Pero lo más grave, declaraciones de Escrivá incluidas, es el improvisado «Pacto del Prat» —una inversión de 1.700 millones para la ampliación del aeropuerto de Barcelona— que se ha gestionado al margen de la mesa bilateral estatutaria con Cataluña y que ha creado un auténtico conflicto político. La iniciativa, indicada al parecer para apaciguar los ánimos independentistas, ha provocado un cisma en el Gobierno de Sánchez, una oposición frontal de los comunes catalanes con Colau como punta de lanza y nuevo enfrentamiento en el independentismo: la CUP, Torra y sus partidarios contra ERC y Aragonés. Una operación llamada a distender, tensa; una decisión con vocación de acertar, yerra. O en otras palabras: en vez de solucionar un problema, crea otro mayor. ¿Por qué? Por incapacidad política, por falta de planificación de la medida, por ausencia de cálculo de sus consecuencias.
Este Gobierno milita en la piromanía política que caracterizó al anterior equipo de Sánchez
Está ocurriendo lo mismo con la autorización de la OPA sobre Naturgy acerca de la cual, los ministros de Unidas Podemos advierten severamente a Sánchez, que, a su vez, se llama a andanas mientras miembros del Consejo de Ministros y desde el grupo confederal de UP en el Congreso, se arremete contra el Jefe del Estado, Felipe VI, en un ejercicio de irresponsabilidad que desmiente cualquier consciencia de sentido institucional. Por supuesto, en todos estos errores, en esta sinfonía de instrumentos desafinados, el peso de la ideología, del rupturismo, es importante.

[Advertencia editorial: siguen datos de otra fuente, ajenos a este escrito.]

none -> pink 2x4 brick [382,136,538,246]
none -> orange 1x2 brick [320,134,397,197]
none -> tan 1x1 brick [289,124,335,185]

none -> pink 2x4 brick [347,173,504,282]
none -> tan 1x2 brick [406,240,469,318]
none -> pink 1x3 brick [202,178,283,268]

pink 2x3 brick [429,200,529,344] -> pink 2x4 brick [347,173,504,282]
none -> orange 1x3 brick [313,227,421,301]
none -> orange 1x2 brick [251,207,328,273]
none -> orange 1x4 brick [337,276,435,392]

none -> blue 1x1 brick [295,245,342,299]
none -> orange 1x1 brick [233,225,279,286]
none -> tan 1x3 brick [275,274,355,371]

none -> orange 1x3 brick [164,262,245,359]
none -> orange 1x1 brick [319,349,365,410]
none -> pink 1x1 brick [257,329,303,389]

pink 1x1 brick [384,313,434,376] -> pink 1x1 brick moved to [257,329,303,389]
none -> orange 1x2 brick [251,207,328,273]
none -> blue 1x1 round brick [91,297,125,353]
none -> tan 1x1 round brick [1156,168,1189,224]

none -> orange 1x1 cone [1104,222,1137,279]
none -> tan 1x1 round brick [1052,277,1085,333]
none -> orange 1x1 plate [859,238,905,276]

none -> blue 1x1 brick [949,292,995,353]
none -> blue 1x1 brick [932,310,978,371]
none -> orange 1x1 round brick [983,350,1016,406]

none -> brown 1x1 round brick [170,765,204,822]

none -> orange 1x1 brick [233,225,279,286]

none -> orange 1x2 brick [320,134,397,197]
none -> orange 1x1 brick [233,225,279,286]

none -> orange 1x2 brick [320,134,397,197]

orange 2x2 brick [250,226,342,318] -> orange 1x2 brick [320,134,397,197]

Pero lo es tanto o más, el de la incompetencia política. Está gripado también —como en el Gabinete anterior— el funcionamiento de los mecanismos de coordinación interna del Ejecutivo.

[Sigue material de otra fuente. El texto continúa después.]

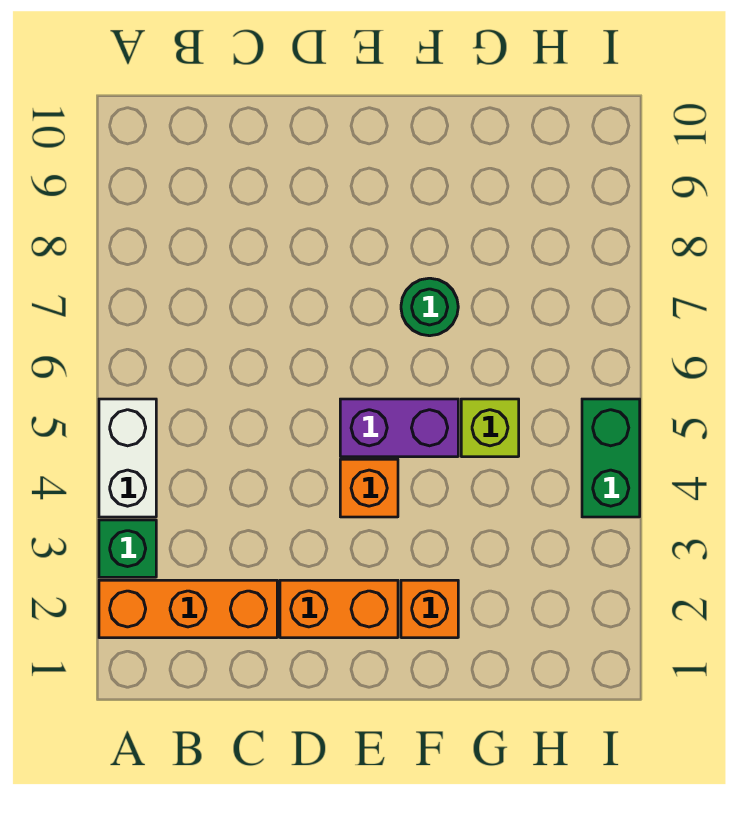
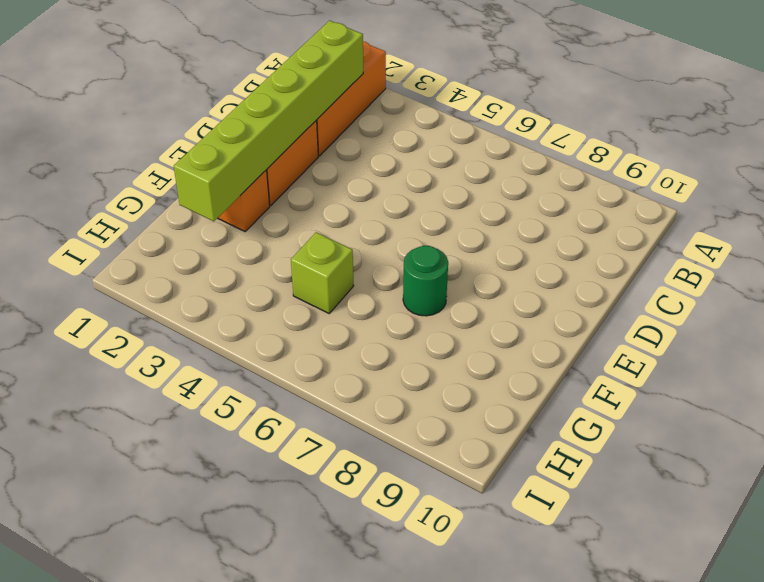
lime 1x6 brick [174,21,363,221] -> none
none -> green 1x1 brick [99,520,156,577]
none -> white 1x2 brick [99,399,156,517]

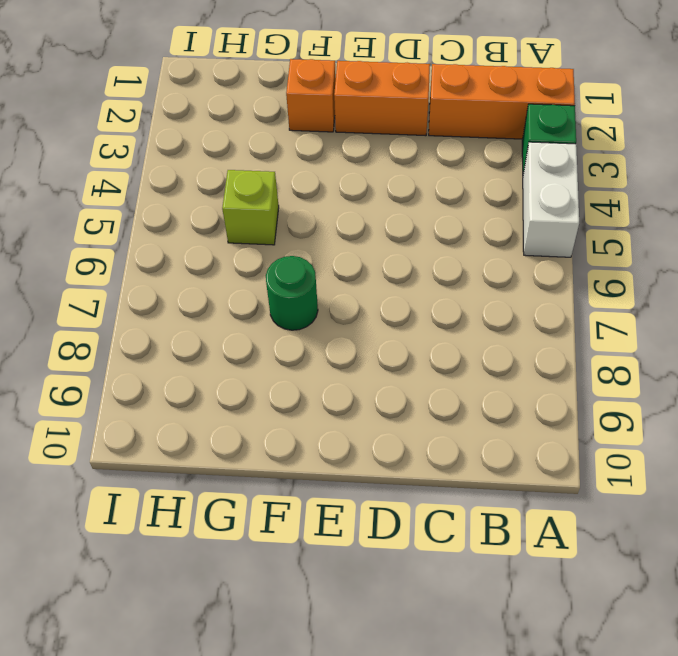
none -> orange 1x1 brick [340,459,398,517]
none -> purple 1x2 brick [340,399,458,457]

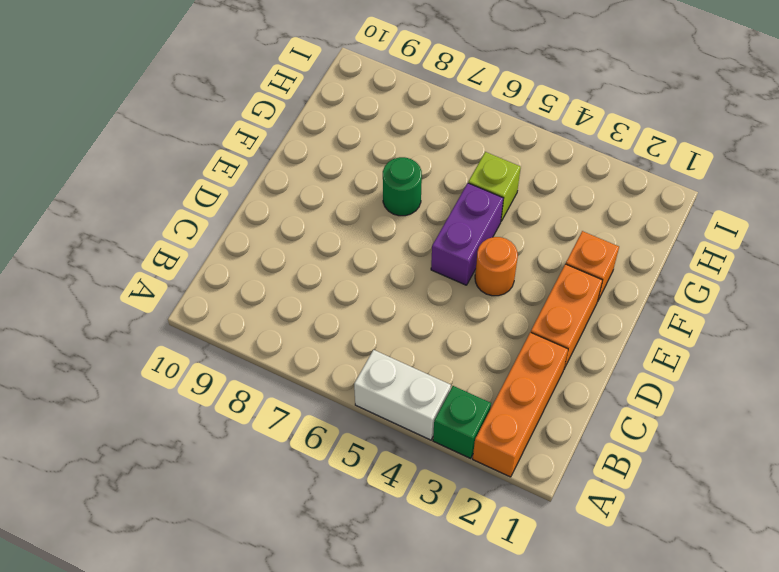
orange 1x1 round brick [475,237,518,296] -> orange 1x1 brick [340,459,398,517]
none -> green 1x2 brick [582,399,640,517]

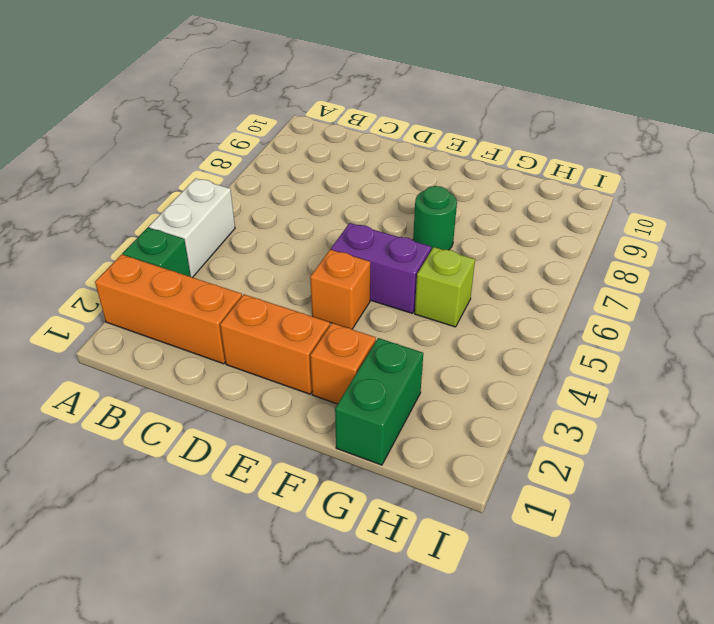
green 1x2 brick [335,338,423,465] -> green 1x2 brick moved to [582,399,640,517]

Capítulo aparte merecería la gestión de la pandemia en la que se reflejan todos los errores gubernamentales, siendo el más grave la intemperie normativa en la que el Ejecutivo mantiene a las Comunidades Autónomas zarandeadas por los criterios judiciales contradictorios en la autorización de las medidas restrictivas para controlar los contagios, mientras la ministra Darias sigue exhibiendo esa impostada candidez tras tener que rectificar en junio pasado sobre la «obligatoriedad» —sin estado de alarma— de determinadas medidas de aplicación a la hostelería y el ocio nocturno.

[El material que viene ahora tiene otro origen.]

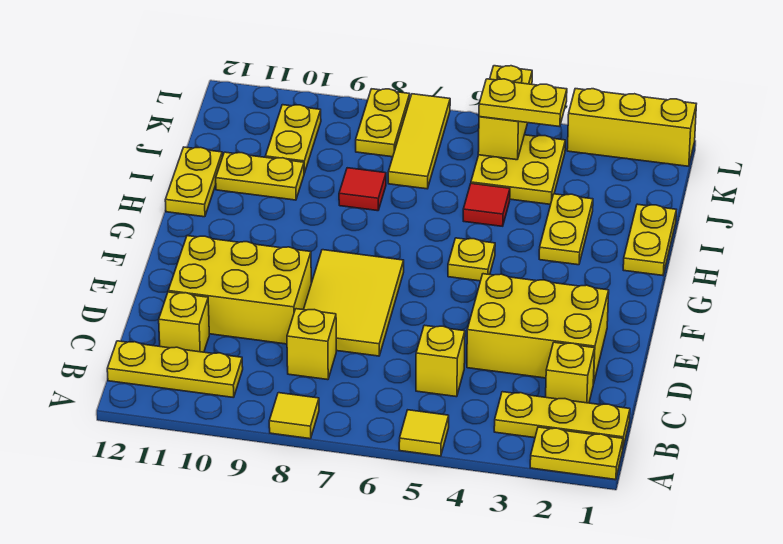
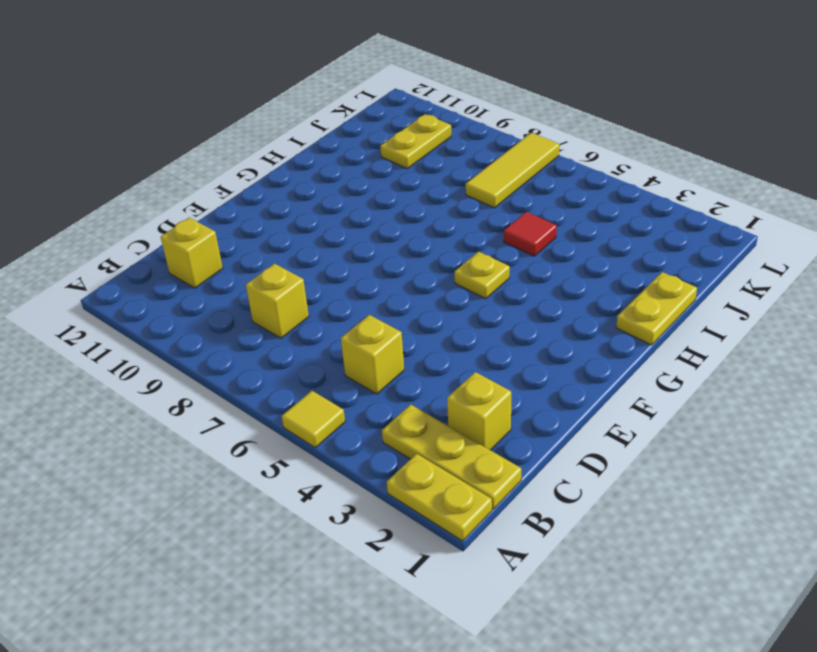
none -> yellow 1x1 tile [269,393,319,439]
none -> yellow 1x3 plate [107,341,243,398]
none -> yellow 2x3 brick [467,274,609,384]

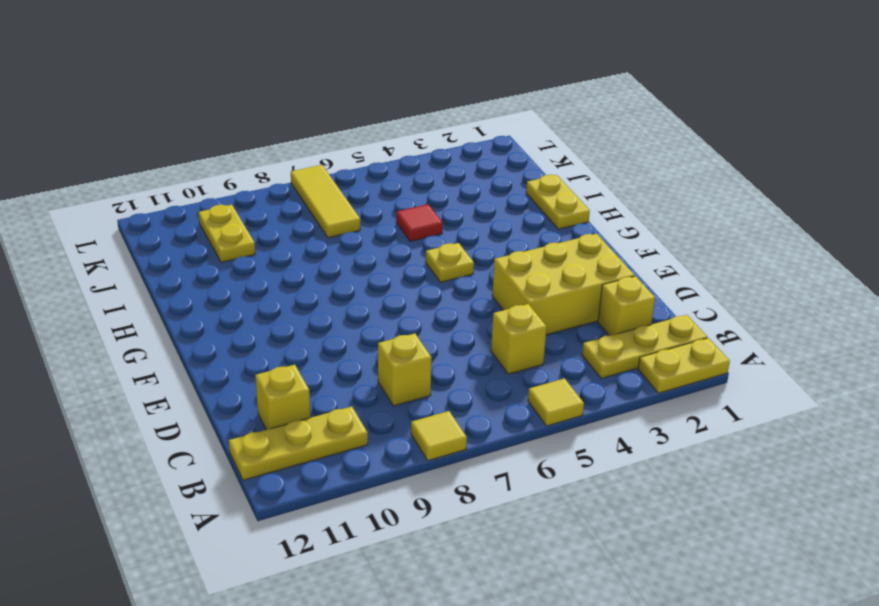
none -> yellow 2x3 tile [303,250,404,356]
none -> yellow 2x3 brick [168,236,311,344]
none -> yellow 1x2 plate [539,194,593,265]

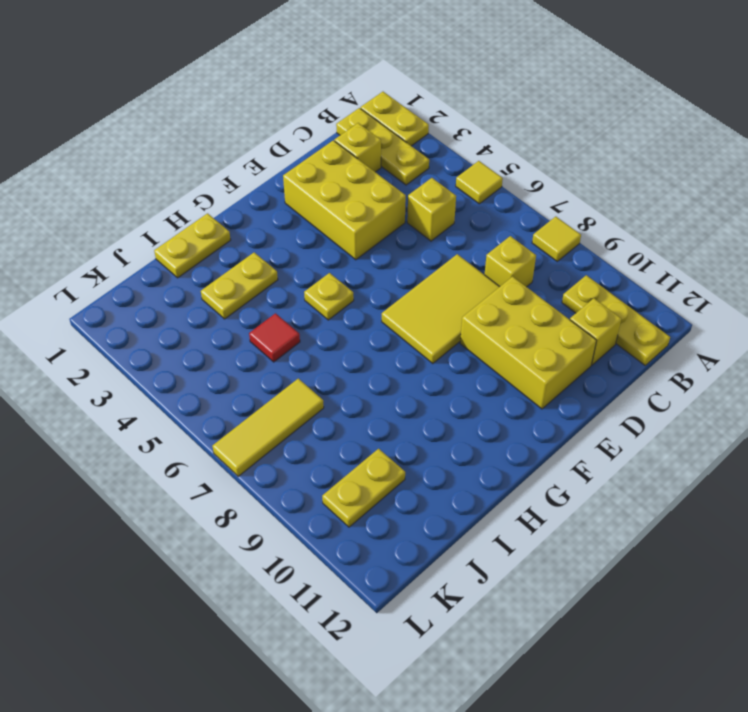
none -> yellow 1x2 plate [165,147,222,217]
none -> red 1x1 tile [339,168,386,211]
none -> yellow 1x2 plate [216,152,304,200]

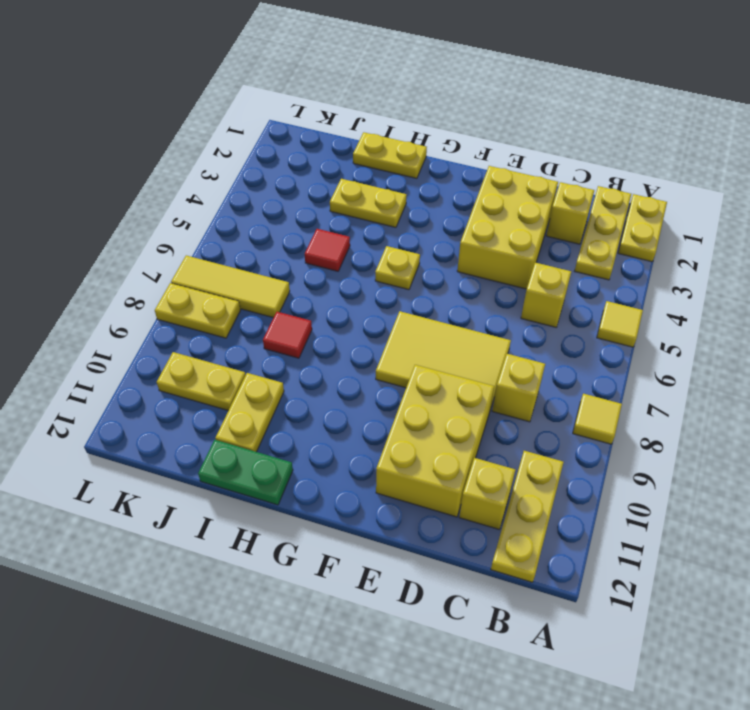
green 1x2 plate [198,440,293,505] -> yellow 1x2 plate [165,147,222,217]
none -> yellow 2x2 plate [471,135,565,204]
none -> yellow 1x3 brick [567,89,696,166]
none -> yellow 1x2 brick [478,66,532,160]

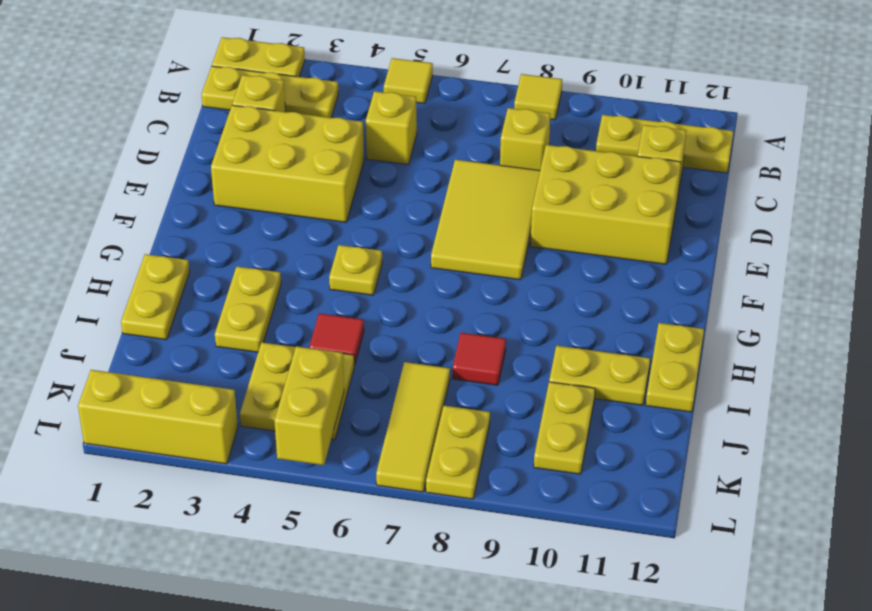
none -> yellow 1x2 plate [479,79,567,127]

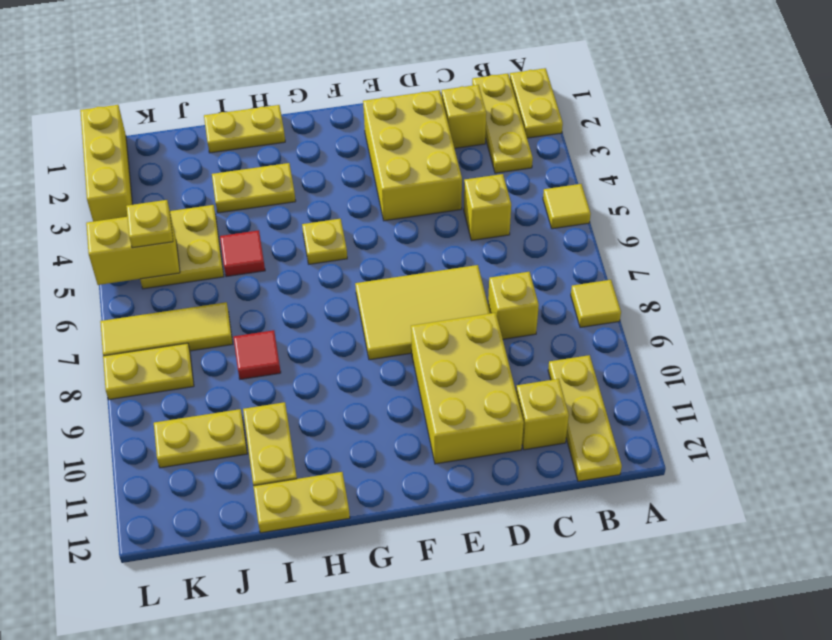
yellow 1x1 plate [126,200,173,248] -> yellow 1x2 plate [479,79,567,127]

Este es un Gobierno con una abundancia arriesgada de ministros aficionados que desconocen el arte de esa política que no se aprende en la Universidad, ni se alcanza con oposiciones, ni se maneja con galardones académicos ni se acredita en orlas de distinciones intelectuales. En términos políticos, la competencia política se traduce en eficacia, en que las decisiones gubernamentales formen parte de la solución y no del problema. Este Gobierno milita en la piromanía política que caracterizó al anterior equipo de Sánchez. Pregunta: ¿será el actual plantel gubernamental peor que el anterior? Démosle los tradicionales cien días de los que ha malgastado ya casi treinta.